When I was a kid, one of my fondest memories of summer vacation was when there was bad weather. As a family, my brothers and parents and I would gather around a bridge table and pull out a multiple-sided jigsaw puzzle, tipping over the box to empty the 500 or 1,000 pieces onto the table.
We'd pick out all the straight-edged pieces first, of course, and while one or two of us began piecing together the border, others of us would look for pieces that had distinguishing characteristics, which could easily be matched to the puzzle's boxtop: the bright blue eyes of a kitten; the weave of a basket; the sunny yellow of a goldfinch's wings.
Bit by bit, images from within the center of the puzzle would be pieced together as mini-puzzles. Simultaneously, the border of the puzzle would be brought together according to its edges, bumps, and colors. Eventually, inevitably, some part of the border would match up with one of these mini-puzzles and we'd move together to join the two that had been rent asunder from last summer when we had worked on it...

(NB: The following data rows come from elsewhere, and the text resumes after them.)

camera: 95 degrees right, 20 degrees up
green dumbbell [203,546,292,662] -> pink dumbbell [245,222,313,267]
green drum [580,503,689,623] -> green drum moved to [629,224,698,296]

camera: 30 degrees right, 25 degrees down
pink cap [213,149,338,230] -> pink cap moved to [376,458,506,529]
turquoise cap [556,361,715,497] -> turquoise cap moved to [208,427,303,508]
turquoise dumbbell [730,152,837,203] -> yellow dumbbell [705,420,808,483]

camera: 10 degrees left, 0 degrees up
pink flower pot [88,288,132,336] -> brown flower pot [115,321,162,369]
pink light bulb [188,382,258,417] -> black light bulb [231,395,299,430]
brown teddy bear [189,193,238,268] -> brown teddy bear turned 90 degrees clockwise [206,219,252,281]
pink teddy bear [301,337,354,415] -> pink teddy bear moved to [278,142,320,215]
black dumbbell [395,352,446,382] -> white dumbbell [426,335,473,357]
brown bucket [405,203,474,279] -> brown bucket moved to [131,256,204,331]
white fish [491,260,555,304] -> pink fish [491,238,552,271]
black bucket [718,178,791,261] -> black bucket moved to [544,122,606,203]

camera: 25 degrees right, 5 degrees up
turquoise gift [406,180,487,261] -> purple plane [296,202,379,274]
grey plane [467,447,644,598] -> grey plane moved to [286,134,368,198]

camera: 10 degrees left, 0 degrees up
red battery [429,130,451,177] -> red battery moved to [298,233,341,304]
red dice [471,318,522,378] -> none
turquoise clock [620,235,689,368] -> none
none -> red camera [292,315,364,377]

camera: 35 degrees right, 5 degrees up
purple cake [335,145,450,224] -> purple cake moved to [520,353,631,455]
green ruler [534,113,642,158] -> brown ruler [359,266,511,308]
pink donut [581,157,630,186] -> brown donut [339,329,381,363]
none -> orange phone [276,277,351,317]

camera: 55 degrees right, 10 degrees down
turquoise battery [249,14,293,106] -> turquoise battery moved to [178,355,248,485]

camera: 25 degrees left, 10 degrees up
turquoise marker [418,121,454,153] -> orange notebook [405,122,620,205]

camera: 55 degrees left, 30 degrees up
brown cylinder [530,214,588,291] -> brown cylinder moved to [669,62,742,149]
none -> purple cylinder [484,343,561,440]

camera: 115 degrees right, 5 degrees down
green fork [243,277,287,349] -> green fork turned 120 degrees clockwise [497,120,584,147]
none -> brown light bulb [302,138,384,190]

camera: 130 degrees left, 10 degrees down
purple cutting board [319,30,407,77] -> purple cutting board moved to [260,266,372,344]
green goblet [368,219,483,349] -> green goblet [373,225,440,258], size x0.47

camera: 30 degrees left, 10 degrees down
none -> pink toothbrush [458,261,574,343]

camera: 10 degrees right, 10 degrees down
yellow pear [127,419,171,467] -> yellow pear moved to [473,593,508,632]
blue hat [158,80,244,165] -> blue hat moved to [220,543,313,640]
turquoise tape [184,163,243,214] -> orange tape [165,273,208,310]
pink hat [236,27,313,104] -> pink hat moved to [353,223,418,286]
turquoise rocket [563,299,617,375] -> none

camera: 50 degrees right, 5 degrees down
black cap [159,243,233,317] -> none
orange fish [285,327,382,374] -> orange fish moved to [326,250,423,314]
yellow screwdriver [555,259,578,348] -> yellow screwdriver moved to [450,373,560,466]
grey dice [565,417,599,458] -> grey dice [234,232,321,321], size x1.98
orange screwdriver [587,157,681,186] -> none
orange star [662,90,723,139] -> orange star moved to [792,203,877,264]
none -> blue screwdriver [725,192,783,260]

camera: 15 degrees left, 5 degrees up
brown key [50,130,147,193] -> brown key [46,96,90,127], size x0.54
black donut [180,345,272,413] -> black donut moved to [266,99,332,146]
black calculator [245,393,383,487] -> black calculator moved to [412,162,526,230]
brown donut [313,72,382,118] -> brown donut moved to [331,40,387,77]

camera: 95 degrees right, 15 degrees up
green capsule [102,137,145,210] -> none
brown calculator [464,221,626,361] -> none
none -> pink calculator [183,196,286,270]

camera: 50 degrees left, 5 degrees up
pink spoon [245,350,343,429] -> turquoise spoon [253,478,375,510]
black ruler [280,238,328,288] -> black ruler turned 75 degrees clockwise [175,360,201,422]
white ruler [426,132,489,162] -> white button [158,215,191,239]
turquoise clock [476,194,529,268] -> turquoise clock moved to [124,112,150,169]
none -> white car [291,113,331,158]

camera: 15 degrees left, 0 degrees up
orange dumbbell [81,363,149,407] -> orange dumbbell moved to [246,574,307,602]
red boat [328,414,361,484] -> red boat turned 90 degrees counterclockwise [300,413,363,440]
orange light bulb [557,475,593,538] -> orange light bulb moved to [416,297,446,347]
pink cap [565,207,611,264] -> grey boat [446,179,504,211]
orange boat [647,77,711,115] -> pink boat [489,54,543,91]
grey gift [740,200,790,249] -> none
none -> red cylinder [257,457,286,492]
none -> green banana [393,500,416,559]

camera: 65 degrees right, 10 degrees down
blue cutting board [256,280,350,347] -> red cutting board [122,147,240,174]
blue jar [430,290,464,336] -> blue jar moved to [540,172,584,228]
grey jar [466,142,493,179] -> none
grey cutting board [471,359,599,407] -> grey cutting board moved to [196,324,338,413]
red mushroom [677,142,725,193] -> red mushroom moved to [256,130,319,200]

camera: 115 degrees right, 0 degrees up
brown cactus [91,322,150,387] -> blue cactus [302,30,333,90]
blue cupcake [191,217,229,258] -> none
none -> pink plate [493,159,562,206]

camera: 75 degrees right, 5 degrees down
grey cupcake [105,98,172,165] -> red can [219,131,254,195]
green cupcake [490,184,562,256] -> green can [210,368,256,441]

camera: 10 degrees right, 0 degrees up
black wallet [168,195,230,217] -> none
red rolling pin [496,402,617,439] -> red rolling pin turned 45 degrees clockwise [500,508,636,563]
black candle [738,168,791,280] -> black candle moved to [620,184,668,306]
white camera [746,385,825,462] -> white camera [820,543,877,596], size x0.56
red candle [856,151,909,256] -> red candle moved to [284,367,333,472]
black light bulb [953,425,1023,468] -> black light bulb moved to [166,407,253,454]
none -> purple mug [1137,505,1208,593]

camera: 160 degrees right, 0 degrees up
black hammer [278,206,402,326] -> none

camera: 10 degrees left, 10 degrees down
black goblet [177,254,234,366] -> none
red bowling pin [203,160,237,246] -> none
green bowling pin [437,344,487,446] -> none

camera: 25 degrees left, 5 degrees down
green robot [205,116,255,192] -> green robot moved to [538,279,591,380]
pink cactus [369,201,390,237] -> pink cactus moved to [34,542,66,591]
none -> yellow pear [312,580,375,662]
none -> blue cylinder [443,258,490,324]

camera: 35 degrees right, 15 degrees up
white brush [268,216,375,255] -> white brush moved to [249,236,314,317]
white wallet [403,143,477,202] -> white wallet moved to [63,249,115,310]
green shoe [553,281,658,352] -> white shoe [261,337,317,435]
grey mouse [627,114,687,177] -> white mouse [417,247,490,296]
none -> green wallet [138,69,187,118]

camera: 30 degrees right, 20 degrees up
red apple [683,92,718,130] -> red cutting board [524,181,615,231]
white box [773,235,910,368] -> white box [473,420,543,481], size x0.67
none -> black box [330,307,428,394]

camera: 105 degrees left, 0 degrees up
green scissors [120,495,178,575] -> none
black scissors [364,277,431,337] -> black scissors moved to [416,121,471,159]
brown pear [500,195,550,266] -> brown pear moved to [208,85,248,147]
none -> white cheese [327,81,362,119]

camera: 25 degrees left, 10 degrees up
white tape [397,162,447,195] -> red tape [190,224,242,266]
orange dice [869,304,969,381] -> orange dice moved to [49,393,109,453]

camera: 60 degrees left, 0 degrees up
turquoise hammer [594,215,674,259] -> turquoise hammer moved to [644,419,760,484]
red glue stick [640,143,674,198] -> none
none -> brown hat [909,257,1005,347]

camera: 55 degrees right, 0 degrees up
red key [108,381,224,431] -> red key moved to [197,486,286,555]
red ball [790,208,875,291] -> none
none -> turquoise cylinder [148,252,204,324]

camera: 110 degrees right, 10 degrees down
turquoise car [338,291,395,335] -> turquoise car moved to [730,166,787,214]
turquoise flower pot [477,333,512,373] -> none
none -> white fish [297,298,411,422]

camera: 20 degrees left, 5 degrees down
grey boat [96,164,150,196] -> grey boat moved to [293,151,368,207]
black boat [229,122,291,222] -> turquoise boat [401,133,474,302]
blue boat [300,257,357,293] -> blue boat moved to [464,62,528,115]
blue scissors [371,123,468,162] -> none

Each of us in my family had a different knack or preference for what part of the puzzle to focus on. My mom and older brother would reach for the border pieces. My dad might stretch open his large hands to grasp all the pieces that had a smidgeon of a certain color, them pile them up near him, creating little piles of colors along the edge of the table. My twin brother and I would attend more to the details of a certain bird or flower or castle on the boxtop.
As the regions of the puzzle were pieced together by our individual talents, at some point one of us would recognize that two of the regions could be joined, and we'd redouble our efforts to figure out how to make them fit. I often found myself sifting through individual pieces not yet designated to an area or to an individual, looking for the connective piece that would join the regions together.
Each summer, with each puzzle we worked on, I would experience the success of working together to restore a thousand scattered pieces into a cohesive whole once more. It was one of the few tasks we did as a family.
These days, some 30 years later, I am still surprised by how much I enjoy working on a jigsaw puzzle when someone else is working with me, despite our different approaches to piecing the thing together.
I sometimes think of corporate discernment like this:
God's will is like the picture on the boxtop of a great jigsaw puzzle. And each Friend engaged in the discernment process around a specific topic may have a few of the pieces in her or his hand. Bit by bit, then, we share the pieces of the Divine puzzle, placing them on the community table around which we have gathered. We take turns handling the pieces, twisting them, gathering them, moving them together or apart, wanting to make sense of them:
Do the pieces seem to fit together as part of a micro-whole?It seems to me that ultimately, we have to rely on each other's ability to discern when pieces fit together well and when they seem to be forced.
Do patterns carry over from one piece to another?
Who might be holding a piece but has not yet had an opportunity to place it on the table?
Do we share our ideas openly of what other pieces to look for, of what other processes are needed in order to fill in the missing pieces?
Do we think that we have all the necessary pieces rather than allowing that perhaps someone else has a needed piece to bring to the table?
How do we know what picture is on the Divine Boxtop anyway?
How do we agree we are piecing the "right" Boxtop together?
It seems to me that some of us have the gift of being able to see the Divine Boxtop earlier than others. And it seems to me that some of us have the gift of being able to extrapolate what the Boxtop might be from even a single piece of the puzzle.
But this is a given: if we keep our pieces to ourselves, we are likely to draw the wrong conclusion, piece together an incomplete puzzle, or force pieces into places that don't belong.